"Çarsamba günü, Parlamento'nun 488 oyla, (48 red oyu ve 57 cekimser) kabul ettigi kararda, bu kesin yasagın "su kaynaklarimizi ve eko sistemimizi siyanür zehirlenmesine karsi korumanin" tek yolu oldugunu öne sürüyor. Madencilikte daha güvenli, siyanürsüz yöntemlerin geliştirilmesi isteniyor."
Dikkatle bakılırsa, başka teknoloji geliştirilmesi isteniyor. Bu güne kadar bilinen başka yol da yok. Avrupa'da altın saflaştırıldığını bilmiyorum. Cevheri oraya getirip saflaştırdıklarını pek sanmıyorum. Onları dolaylı olarak ilgilendiriyordur durum. Buna karşılık son derece tehlikeli nükleer santralleri var, çevre için çok daha büyük bir tehdit, bu konuda hiç bir karar almamış olmalarıyla bu konuyu bağdaştırıp düşünmek gerekir. Karar Türkiye'yi doğrudan etkiler altın bakımndan. Kendi ülkelerinde altın madeni olmayanları da hiç etkilemez. Türkiye altın ithal etmeye devam eder. Onlar da bize ihraç etmeye.

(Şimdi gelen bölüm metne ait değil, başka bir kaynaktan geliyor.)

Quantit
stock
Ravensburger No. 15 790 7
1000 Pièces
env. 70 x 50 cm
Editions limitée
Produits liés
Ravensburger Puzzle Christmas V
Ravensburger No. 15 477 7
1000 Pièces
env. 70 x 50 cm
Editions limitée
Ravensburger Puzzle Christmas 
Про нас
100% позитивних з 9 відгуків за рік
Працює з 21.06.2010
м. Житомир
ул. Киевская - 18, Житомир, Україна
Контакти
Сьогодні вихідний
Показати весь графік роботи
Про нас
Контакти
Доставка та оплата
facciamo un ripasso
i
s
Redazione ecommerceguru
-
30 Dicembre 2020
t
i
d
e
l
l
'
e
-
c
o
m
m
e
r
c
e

Burada bizim bakımızdan önemli olan altını nasıl saflaştırıldığı konusuna takılmak değildir. Oradaki güvenlik önlemlerinin ne olduğunu düşünmektir. Nükleer santralde nasıl "koruyor" avrupalılar çevreyi? Bu konuda neden karar çıkartmıyorlar düşünmek gerekir.

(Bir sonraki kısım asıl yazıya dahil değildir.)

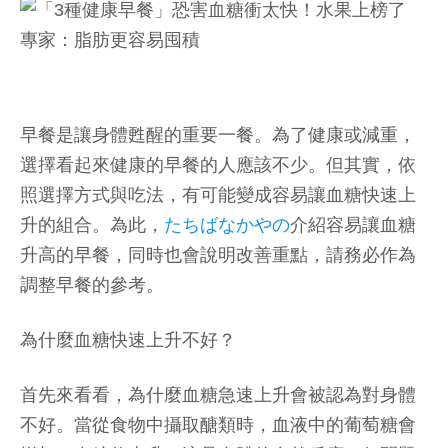
早餐是讓身體甦醒的重要一餐。為了健康或減重，
選擇看起來健康的早餐的人應該不少。但其實，依
照選擇方式與吃法，有可能變成容易讓血糖快速上
升的組合。為此，
たちばなかやの
介紹容易讓血糖
升高的早餐，同時也會說明改善重點，請務必作為
調整早餐的參考。
為什麼血糖快速上升不好？
首先來看看，為什麼血糖急速上升會被認為對身體
不好。當從食物中攝取醣類時，血液中的葡萄糖會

Bütün madenler çevreye belirli ölçülerde kirlilik yaratıyor. En önemlisi kömür. İşte Yatağan. Kanser ve Astım kentteki en önemli ölüm nedenleri. Devlet vatandaşın sağlığını hiçe sayıyor ve buna karşı çıkılmıyor.
Burada sorun siyanürden çok Türkiye'nin her sene ithal ettiği altını kırk ton olmasıdır. Dünyanın altın işleme sanayisi en hızlı gelişen ülkesi, altın işleme konusunda da üçüncü ülkesiyiz. Dışa bağımlı olduğumuz sürece parayı hep başkaları kazanır.
Yoksa bor madeni çıkarılınca da çevreye kirlilik oluşturacak. Petrol de ciddi bir kirlilik yaratıyor çıkarılırken. İnsan sağlığı üzerinde sigaranın etkisi ise apaçık ortadayken devlet sigara üretiyor. Üstelik bunun telafisi de yok.
Ben bir çevre platformu toplantısına katıldım. Kavacık'da altın çıkarılıyor. Oradaki aktivistler maden için baraj porjesinin iptal edildiğini söyüyorlar.
Baraj kurulursa bütün köyler bütün ağaçlar bütün tarımsal alanlar ne olacak, diye sordum. Beni kimse duymak istemedi. Malum baraj havzasında ne yerleşim ne tarım mümkün değil. Bir şey karşı çıkılırken önce bilgilenmek gerekir. Beş kadar köyün üzüm bağlarının ortadan kalkması gerekiyor baraj kurulursa.
Sözgelimi siyanürün yer altı sularına sızması nasıl mümkün olur önce bunu bilmek gerekir. Yani fabrika da bir siyanür sızıntısı olursa, ilk önce yeraltı suları değil işçiler etkilenir, hemen ölürler, sonra değil, bir kaç dakika içinde ölürler. Siyanürle temas ani ölüm demektir.
Bunun gibi tehlikeli ürünlerin kullanıldığı tek sanayi kolu ise sadece altın sektörü de değildir.
Buradaki can alıcı eksen Ülkemizin altın işleme sanayisinin çok hızlı gelişiyor olmasıdır.
Çevreye zarar vermeden çalışan maden nasıl olur bu konuşulmalıdır. Tafikteki arabaların yaydığı zehir konusu da aynı anda gündemde olmalıdır.